As an HR professional, you expect your HR tech to help you overcome these challenges and reach your goals, be it developing and executing a human resource strategy, managing the employee lifecycle, or achieving operational excellence. It might sound straightforward, but in reality your current HR technology solutions might hinder, rather than improve, the employee experience.
Instead of technology helping us overcome challenges—technology has become the challenge itself.
Digital workers will not settle for bad workplace tech.
According to Adobe’s State of Work 2021 report, even pre-COVID-19, almost a quarter (22%) of workers say they had already quit a job because workplace tech made their jobs harder. Today, nearly a third of workers (32%) say they have said goodbye to an employer whose tech was a barrier to their ability to do good work.
Even more concerning, nearly half (49%) of U.S. workers say they are likely to leave their current job if they’re unhappy or frustrated with the technology they use at work.
The study also found that people are more likely to turn down a job because of outdated tech, while they might apply for a job because they heard a company’s employees use great technology.
Adobe’s findings provide insight into generational differences as well, citing that if they feel their work technology makes their job harder, Gen-Xers will leave a job and reject offers at higher rates than their younger colleagues.

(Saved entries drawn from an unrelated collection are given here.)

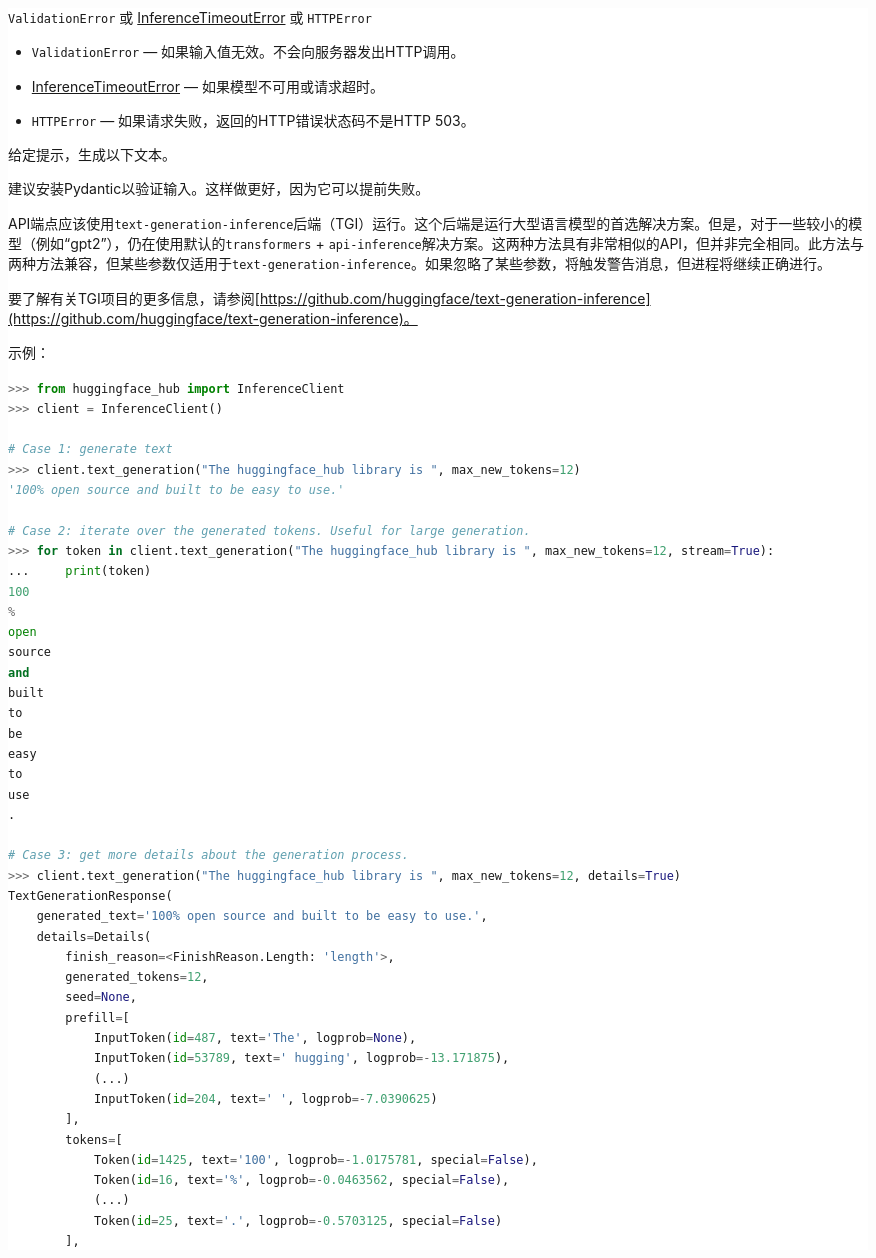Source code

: `ValidationError` 或 [InferenceTimeoutError](/docs/huggingface_hub/v0.20.3/en/package_reference/inference_client#huggingface_hub.InferenceTimeoutError) 或 `HTTPError`

+   `ValidationError` — 如果输入值无效。不会向服务器发出HTTP调用。

+   [InferenceTimeoutError](/docs/huggingface_hub/v0.20.3/en/package_reference/inference_client#huggingface_hub.InferenceTimeoutError) — 如果模型不可用或请求超时。

+   `HTTPError` — 如果请求失败，返回的HTTP错误状态码不是HTTP 503。

给定提示，生成以下文本。

建议安装Pydantic以验证输入。这样做更好，因为它可以提前失败。

API端点应该使用`text-generation-inference`后端（TGI）运行。这个后端是运行大型语言模型的首选解决方案。但是，对于一些较小的模型（例如“gpt2”），仍在使用默认的`transformers` + `api-inference`解决方案。这两种方法具有非常相似的API，但并非完全相同。此方法与两种方法兼容，但某些参数仅适用于`text-generation-inference`。如果忽略了某些参数，将触发警告消息，但进程将继续正确进行。

要了解有关TGI项目的更多信息，请参阅[https://github.com/huggingface/text-generation-inference](https://github.com/huggingface/text-generation-inference)。

示例：

```py
>>> from huggingface_hub import InferenceClient
>>> client = InferenceClient()

# Case 1: generate text
>>> client.text_generation("The huggingface_hub library is ", max_new_tokens=12)
'100% open source and built to be easy to use.'

# Case 2: iterate over the generated tokens. Useful for large generation.
>>> for token in client.text_generation("The huggingface_hub library is ", max_new_tokens=12, stream=True):
...     print(token)
100
%
open
source
and
built
to
be
easy
to
use
.

# Case 3: get more details about the generation process.
>>> client.text_generation("The huggingface_hub library is ", max_new_tokens=12, details=True)
TextGenerationResponse(
    generated_text='100% open source and built to be easy to use.',
    details=Details(
        finish_reason=<FinishReason.Length: 'length'>,
        generated_tokens=12,
        seed=None,
        prefill=[
            InputToken(id=487, text='The', logprob=None),
            InputToken(id=53789, text=' hugging', logprob=-13.171875),
            (...)
            InputToken(id=204, text=' ', logprob=-7.0390625)
        ],
        tokens=[
            Token(id=1425, text='100', logprob=-1.0175781, special=False),
            Token(id=16, text='%', logprob=-0.0463562, special=False),
            (...)
            Token(id=25, text='.', logprob=-0.5703125, special=False)
        ],
```
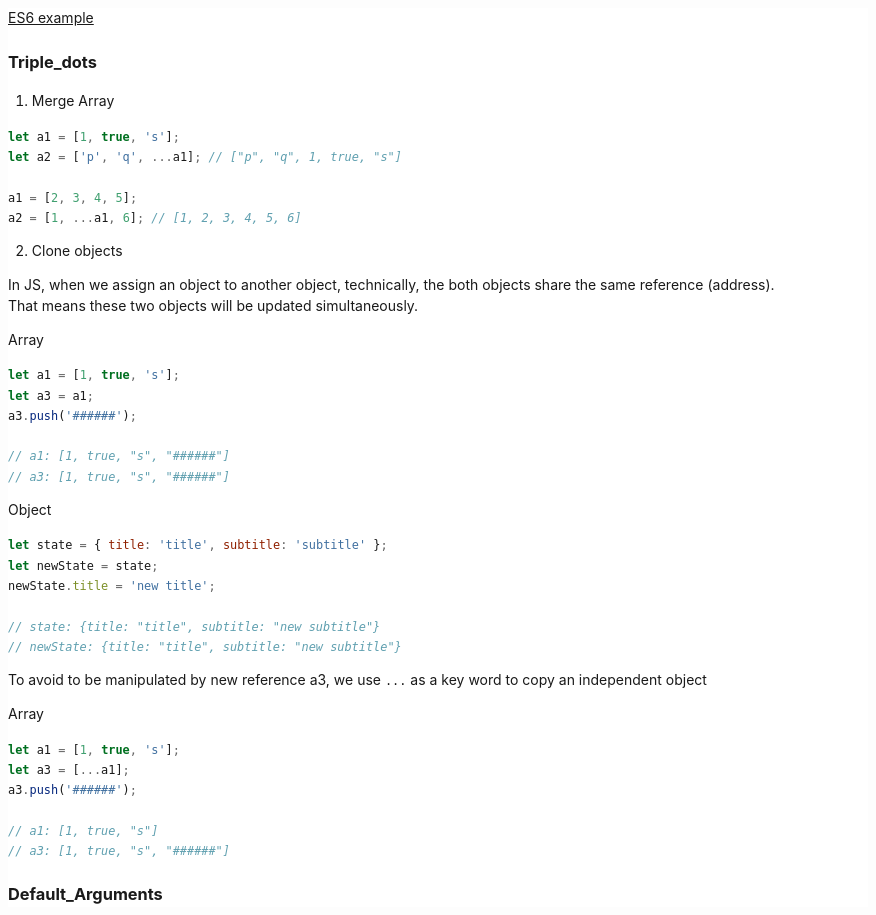 [ES6 example](https://github.com/Catherine22/Front-end-warm-up/tree/master/ES6/ES6.html)

### Triple_dots

1. Merge Array

```JavaScript
let a1 = [1, true, 's'];
let a2 = ['p', 'q', ...a1]; // ["p", "q", 1, true, "s"]

a1 = [2, 3, 4, 5];
a2 = [1, ...a1, 6]; // [1, 2, 3, 4, 5, 6]
```

2. Clone objects

In JS, when we assign an object to another object, technically, the both objects share the same reference (address).  
That means these two objects will be updated simultaneously.

Array

```JavaScript
let a1 = [1, true, 's'];
let a3 = a1;
a3.push('######');

// a1: [1, true, "s", "######"]
// a3: [1, true, "s", "######"]
```

Object

```javascript
let state = { title: 'title', subtitle: 'subtitle' };
let newState = state;
newState.title = 'new title';

// state: {title: "title", subtitle: "new subtitle"}
// newState: {title: "title", subtitle: "new subtitle"}
```

To avoid to be manipulated by new reference a3, we use `...` as a key word to copy an independent object

Array

```JavaScript
let a1 = [1, true, 's'];
let a3 = [...a1];
a3.push('######');

// a1: [1, true, "s"]
// a3: [1, true, "s", "######"]
```

### Default_Arguments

Today, digital workers expect the technologies they use at work to be both up to date and fit for the job. Companies must provide the proper tools and a smooth remote work experience.
5 technology challenges HR leaders must tackle
WalkMe anticipates HR leaders will be busier than ever overcoming the following 5 major technological challenges:
- Too many applications
With an abundance of applications, HR teams and employees feel lost and frustrated, jumping from one app to another, not sure how to use them all, and unable to complete various tasks without the help of IT or another team member. Heads of HR must find a way to improve HR processes to benefit the organization from a business level, while also taking into account employee experience and needs.
- Managing the remote onboarding experience
Taking into account the digital dexterity of organizations’ diverse employee base, HR leaders are expected to manage the onboarding experience for all user types, but struggle to overcome language barriers and costs.
- Compliance requirements
HR teams struggle to ensure they do not violate any of the compliance requirements when updating documents. They also cannot track these updates, potentially leaving mistakes for others to find and deal with themselves.
- Onboarding and training
Considering that HR software usage is infrequent and changes are continuous, onboarding and training users to a desired level of proficiency has become a major challenge. HR professionals are finding it difficult to ensure employees complete processes accurately and efficiently across multiple applications.
- Juggling a multi-platform HR environment
Simple processes become inefficient, long, and prone to error when navigating an HR tech stack. Between HR departments working in silos, geographical compliance needs and migration of information across platforms, it’s challenging to measure employee productivity and software usage.
Transforming the employee relationship with technology
It goes without saying that COVID-19 has changed the digital workplace. Moreso, it’s actually provided an opportunity to press the reset button when it comes to HR methodology and workforce planning.
Organizations are finding new ways to connect and engage with their customers. HR professionals are speaking about the importance of mental health with candidates and employees. HR training and onboarding is constantly adapting to fit the changing digital worker’s needs.
“Enterprise-grade work management applications centralize and connect work across teams, departments, and companies. They eliminate silos, integrate applications and data, and keep people in the environments they prefer, while surfacing insights to help companies preempt problems, reallocate resources, and optimize their people and processes.” (State of Work 2021, Adobe)
The number one takeaway from this is that technology goes hand-in-hand with the people who use it. Humans are at the heart of it all.
That means that HR leaders must invest in the right enterprise-grade work management technologies to help them overcome the challenges ahead in order to improve the overall employee experience.